The SNPs were split into categories according to their clustering performance with respect to various Axiom-generated quality-control criteria; (i) ‘polymorphic high resolution’ where the SNP passes all QC, (ii) ‘monomorphic high resolution’ where the SNP passes all QC except the presence of a minor allele in two or more samples, (iii) ‘call rate below threshold’ where genotype call rate is under 97%, (iv) ‘no minor homozygote’ where the SNP passes all QC but only two clusters are observed, (v) ‘off-target variant’ (OTV) where atypical cluster properties arise from variants in the SNP flanking region, and (vi) ‘other’ where the SNP does not fall into any of the previous categories. OTVs are reproducible and previously uncharacterized variants that interfere with genotyping a SNP and usually display substantially low hybridization intensities and are centred at zero in the contrast dimension (A - B). This could be due to a SNP in the flanking sequence of one or both Atlantic salmon paralogues. This can result in miscalling of individuals as heterozygous (AB). However, they usually sit below the heterozgous cluster on the y-axis [(A + B)/2]. Such miscalled heterozygotes can be identified using ‘OTV_Caller’ which is part of the SNPolisher (an R package available from Affymetrix). The Expectation-Maximization (EM) algorithm is used with the posterior information to identify which samples should be in the OTV cluster and which samples should remain in the AA, AB, or BB clusters. In this study, only SNPs from categories (i) and (iv) were included in further analyses. These filtered SNP data were analysed for allele frequency distribution and Mendelian inheritance using the software Plink [44].

Linkage analysis

To map a subset of the QC-filtered SNPs to chromosomes, a sire-based linkage analysis was performed for a subset of offspring in the two ‘SalMap’ families [41] (all parents and 10 offspring per family; total n = 24) using the CriMap software [42] as modified by Xuelu Liu (Monsanto, USA). This analysis relied on the lack of male recombination in centromeric regions of the male salmonid genome, and this feature facilitated mapping of markers to linkage groups according to identical or near-identical sire-based inheritance patterns. The number of offspring per family was too small to determine marker positions within those linkage groups. Firstly, the QC-filtered SNPs which had the segregation pattern AB (sire) × AA or BB (dam) in at least one of the families were identified. Secondly, a ‘two-point’ linkage analysis was performed to determine the LOD scores between all pairs of markers in randomly selected pools of ~5,000 SNPs including anchor markers from each of the 29 pairs of Atlantic salmon chromosomes (Additional file 1: Table S2). Thirdly, the ‘autogroup’ option was used to cluster markers into linkage groups, starting with more stringent parameters and proceeding to less stringent parameters. The parameter settings for ‘autogroup’ were: Layer 1 (5, 2.0, 4, 0.9); Layer 2 (4, 1.5, 4, 0.7); Layer 3 (3, 1.0, 4, 0.6); Layer 4 (2.5, 0.5, 4, 0.3). The final layer corresponded to a LOD score of 2.5 which was necessarily lower than the typical threshold of 3.0 to include SNPs that were segregating in only one sire and were inherited without recombination (LOD ~ 2.7). For chromosomes 2 and 6, and chromosomes 22 and 23, the sire-based inheritance pattern was very similar in one of the families which resulted in conflicting linkage assignments. Therefore, those linkage groups were defined using sire-segregation of markers in the other family only.

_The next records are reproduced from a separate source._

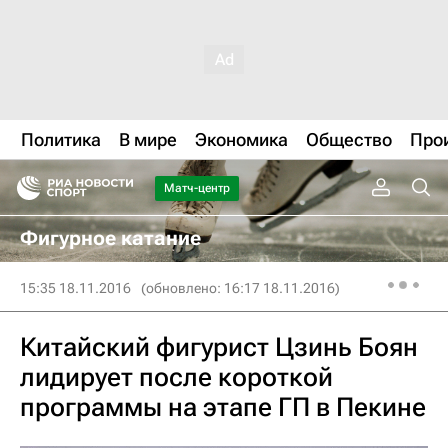
Политика
В мире
Экономика
Общество
Про
Матч-центр
Фигурное катание
15:35 18.11.2016
(обновлено: 16:17 18.11.2016)
Китайский фигурист Цзинь Боян
лидирует после короткой
программы на этапе ГП в Пекине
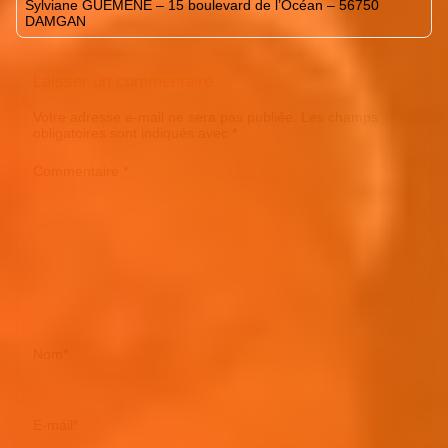
Sylviane GUEMENE – 15 boulevard de l’Océan – 56750
DAMGAN
Laisser un commentaire
Votre adresse e-mail ne sera pas publiée.
Les champs
obligatoires sont indiqués avec
*
Commentaire
*
Nom
*
E-mail
*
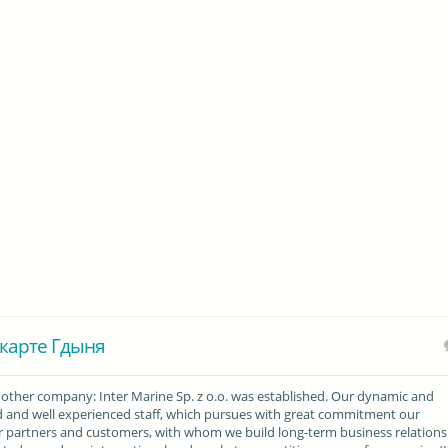
карте Гдыня
other company: Inter Marine Sp. z o.o. was established. Our dynamic and
ed and well experienced staff, which pursues with great commitment our
ur partners and customers, with whom we build long-term business relations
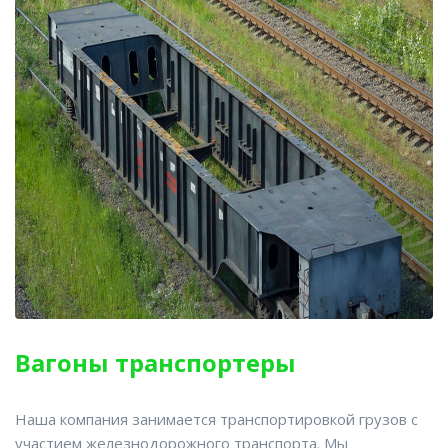
Вагоны транспортеры
Наша компания занимается транспортировкой грузов с
участием железнодорожного транспорта. Мы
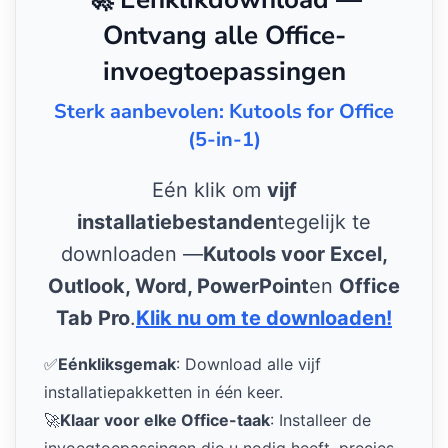
Ontvang alle Office-
invoegtoepassingen
Sterk aanbevolen: Kutools for Office
(5-in-1)
Eén klik om
vijf
installatiebestanden
tegelijk te
downloaden —
Kutools voor Excel,
Outlook, Word, PowerPoint
en
Office
Tab Pro
.
Klik nu om te downloaden!
✅
Eénkliksgemak
: Download alle vijf
installatiepakketten in één keer.
🚀
Klaar voor elke Office-taak
: Installeer de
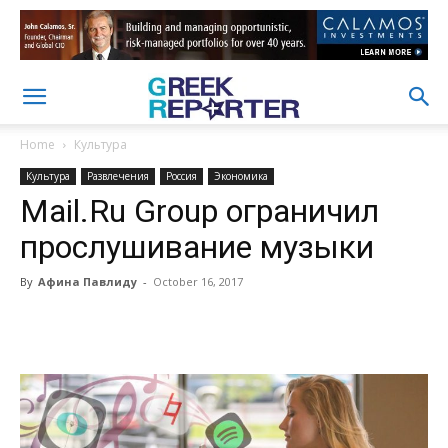
Home
Культура
Культура
Развлечения
Россия
Экономика
Mail.Ru Group ограничил
прослушивание музыки
By
Афина Павлиду
-
October 16, 2017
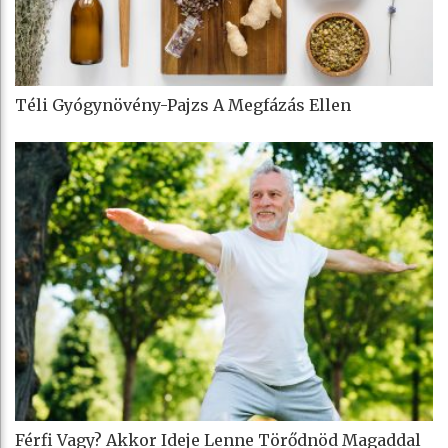
Téli Gyógynövény-Pajzs A Megfázás Ellen
Férfi Vagy? Akkor Ideje Lenne Törődnöd Magaddal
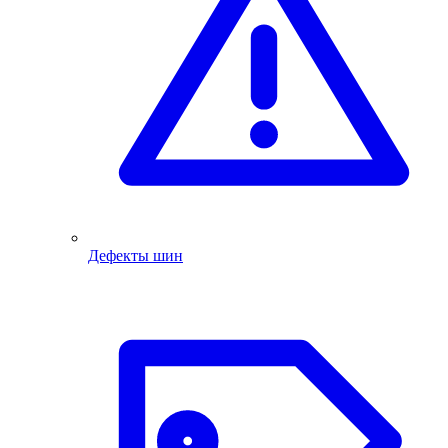
Дефекты шин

Identity-by-state clustering

The ability of the ‘ssalar01’ Axiom array to identify distinct genetic populations and population structure was evaluated on all the unrelated samples (as Table 3) based on pairwise IBS distance calculated using the software Plink [44]. A multidimensional scaling analysis on the N × N matrix of genome-wide IBS pairwise distances was performed and a scatterplot of the individuals based on their position on the first two dimensions was created.

Availability of supporting data

The sequencing data from this study have been deposited in the European Nucleotide Archive (ENA) under accession numbers PRJEB4796, PRJEB4783, PRJEB4785 and ERP003968, and the SNP details have been submitted to dbSNP under NCBI ss# 947429275 - 947844429. Other supporting data are available as additional files.